### What the task asks
State how many lines of the data below hold the string "Luis", giving nothing but the number.
┄┄┄┄┄┄┄┄┄┄┄┄┄┄┄┄┄┄┄┄
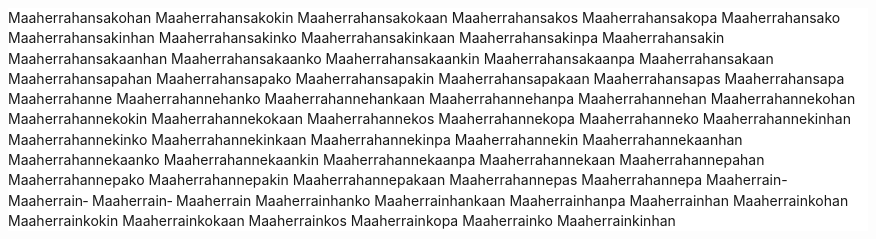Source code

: Maaherrahansakohan
Maaherrahansakokin
Maaherrahansakokaan
Maaherrahansakos
Maaherrahansakopa
Maaherrahansako
Maaherrahansakinhan
Maaherrahansakinko
Maaherrahansakinkaan
Maaherrahansakinpa
Maaherrahansakin
Maaherrahansakaanhan
Maaherrahansakaanko
Maaherrahansakaankin
Maaherrahansakaanpa
Maaherrahansakaan
Maaherrahansapahan
Maaherrahansapako
Maaherrahansapakin
Maaherrahansapakaan
Maaherrahansapas
Maaherrahansapa
Maaherrahanne
Maaherrahannehanko
Maaherrahannehankaan
Maaherrahannehanpa
Maaherrahannehan
Maaherrahannekohan
Maaherrahannekokin
Maaherrahannekokaan
Maaherrahannekos
Maaherrahannekopa
Maaherrahanneko
Maaherrahannekinhan
Maaherrahannekinko
Maaherrahannekinkaan
Maaherrahannekinpa
Maaherrahannekin
Maaherrahannekaanhan
Maaherrahannekaanko
Maaherrahannekaankin
Maaherrahannekaanpa
Maaherrahannekaan
Maaherrahannepahan
Maaherrahannepako
Maaherrahannepakin
Maaherrahannepakaan
Maaherrahannepas
Maaherrahannepa
Maaherrain-
Maaherrain‐
Maaherrain‑
Maaherrain
Maaherrainhanko
Maaherrainhankaan
Maaherrainhanpa
Maaherrainhan
Maaherrainkohan
Maaherrainkokin
Maaherrainkokaan
Maaherrainkos
Maaherrainkopa
Maaherrainko
Maaherrainkinhan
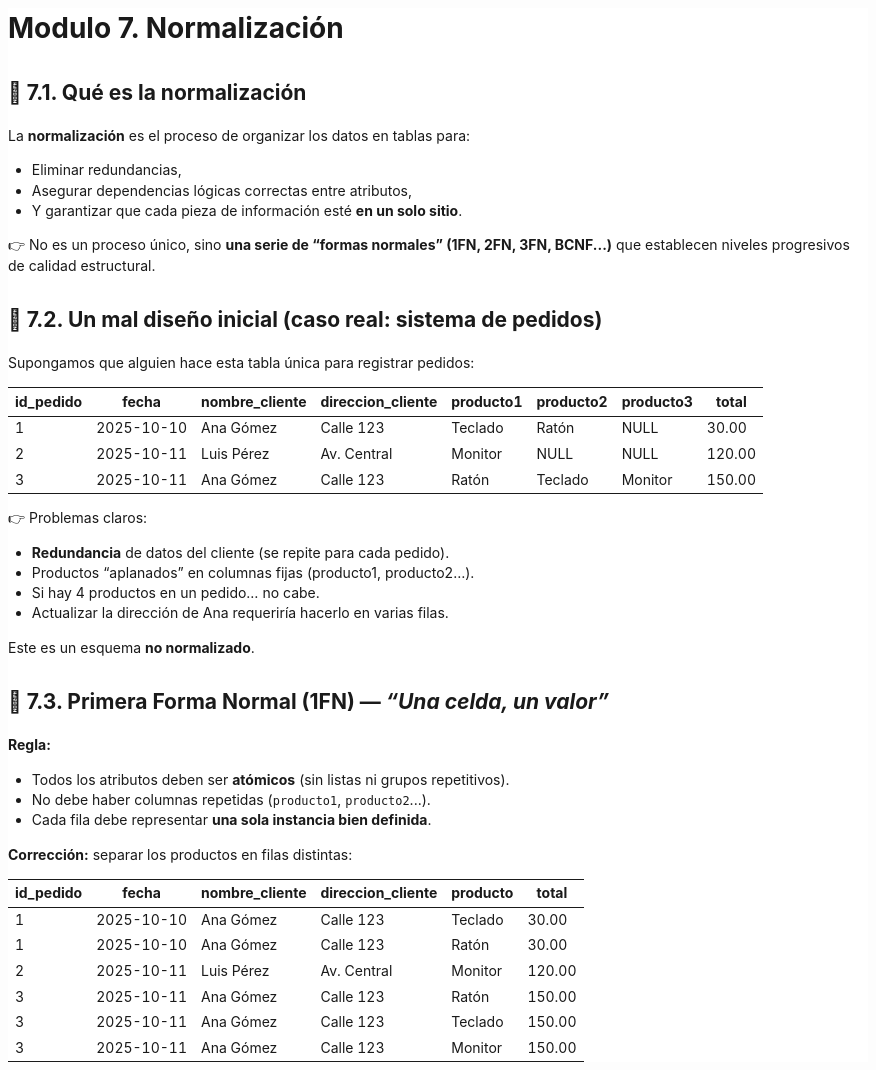 # Modulo 7. Normalización

## 🧭 7.1. Qué es la normalización

La **normalización** es el proceso de organizar los datos en tablas para:

- Eliminar redundancias,
- Asegurar dependencias lógicas correctas entre atributos,
- Y garantizar que cada pieza de información esté **en un solo sitio**.

👉 No es un proceso único, sino **una serie de “formas normales” (1FN, 2FN, 3FN, BCNF...)** que establecen niveles progresivos de calidad estructural.

## 🧪 7.2. Un mal diseño inicial (caso real: sistema de pedidos)

Supongamos que alguien hace esta tabla única para registrar pedidos:

| id_pedido | fecha | nombre_cliente | direccion_cliente | producto1 | producto2 | producto3 | total |
| --- | --- | --- | --- | --- | --- | --- | --- |
| 1 | 2025-10-10 | Ana Gómez | Calle 123 | Teclado | Ratón | NULL | 30.00 |
| 2 | 2025-10-11 | Luis Pérez | Av. Central | Monitor | NULL | NULL | 120.00 |
| 3 | 2025-10-11 | Ana Gómez | Calle 123 | Ratón | Teclado | Monitor | 150.00 |

👉 Problemas claros:

- **Redundancia** de datos del cliente (se repite para cada pedido).
- Productos “aplanados” en columnas fijas (producto1, producto2…).
- Si hay 4 productos en un pedido… no cabe.
- Actualizar la dirección de Ana requeriría hacerlo en varias filas.

Este es un esquema **no normalizado**.

## 🧱 7.3. Primera Forma Normal (1FN) — *“Una celda, un valor”*

**Regla:**

- Todos los atributos deben ser **atómicos** (sin listas ni grupos repetitivos).
- No debe haber columnas repetidas (`producto1`, `producto2`...).
- Cada fila debe representar **una sola instancia bien definida**.

**Corrección:** separar los productos en filas distintas:

| id_pedido | fecha | nombre_cliente | direccion_cliente | producto | total |
| --- | --- | --- | --- | --- | --- |
| 1 | 2025-10-10 | Ana Gómez | Calle 123 | Teclado | 30.00 |
| 1 | 2025-10-10 | Ana Gómez | Calle 123 | Ratón | 30.00 |
| 2 | 2025-10-11 | Luis Pérez | Av. Central | Monitor | 120.00 |
| 3 | 2025-10-11 | Ana Gómez | Calle 123 | Ratón | 150.00 |
| 3 | 2025-10-11 | Ana Gómez | Calle 123 | Teclado | 150.00 |
| 3 | 2025-10-11 | Ana Gómez | Calle 123 | Monitor | 150.00 |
┄┄┄┄┄┄┄┄┄┄┄┄┄┄┄┄┄┄┄┄
### Task answer
2